Objet: projet de loi sur la prévention des risques technologiques et naturels

 
Soumis ce matin au Conseil des Ministres, le projet de loi renforçant la prévention des risques technologiques et naturels présente des avancées par rapport aux treize versions antérieures consécutives à la catastrophe de la plate-forme chimique de Toulouse. Mais, malgré les suggestions des spécialistes et le préambule de la directive européenne dite Seveso II, des lacunes subsistent dans l’inventaire des sites, ou regroupements de sites exposés à des risques majeurs.

Si en effet il y a bien des sites exposés aux risques naturels et aux risques technologiques, ce sont les installations portuaires, quelles soient implantées en bord de mer, dans les estuaires ou sur les fleuves; centres majeurs de stockage et de manipulation des flux diversifiés de matières dangereuses, les ports échappent encore une fois à la contrainte et à la culture Seveso alors que nulle part ailleurs il n’y a autant de potentialités d’effets domino entre toutes les sources mobiles de risques (navires, trains, camions …) et les installations fixes (canalisations, parcs à conteneurs, usines …).
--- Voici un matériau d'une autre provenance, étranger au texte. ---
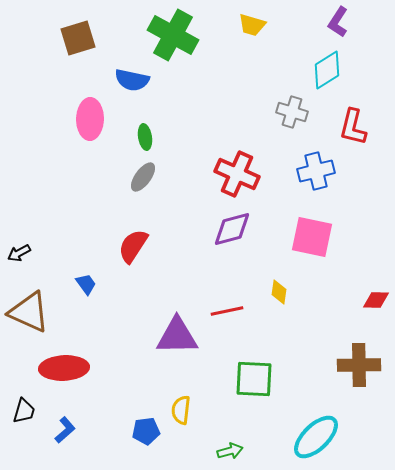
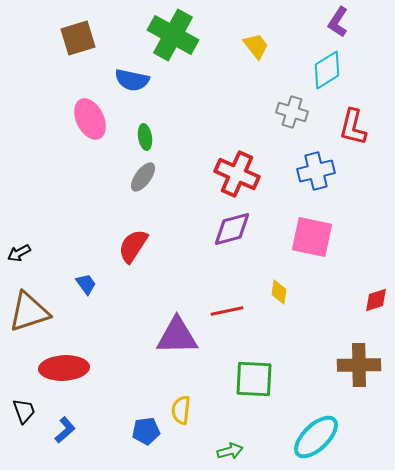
yellow trapezoid: moved 4 px right, 21 px down; rotated 144 degrees counterclockwise
pink ellipse: rotated 27 degrees counterclockwise
red diamond: rotated 20 degrees counterclockwise
brown triangle: rotated 42 degrees counterclockwise
black trapezoid: rotated 36 degrees counterclockwise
La massification du trafic de conteneurs et le manque de connaissances sur la nature et la compatibilité des produits en transit aggravent les risques. L’exemption portuaire est étendue aux gares de triage où se croisent, se juxtaposent et sont stockés souvent pendant plusieurs jours les wagons de matières dangereuses toutes classes confondues, y compris radioactive.

Une usine qui stocke plus de 200 tonnes d’ammoniac liquide est assujettie à la directive Seveso, mais un navire qui en transporte 10.000 tonnes et qui accède aux bassins portuaires échappe à cette réglementation fondamentale sur les risques industriels.

C’est pourquoi Robin des Bois demande à ce que les installations portuaires où le trafic de matières dangereuses est régulier, ainsi que les gares de triages, soient considérées comme des installations Seveso à part entière. Robin des Bois demande dans ce cadre au gouvernement la création d’une mission interministérielle d’étude des risques industriels concernant « Port 2000 » au Havre.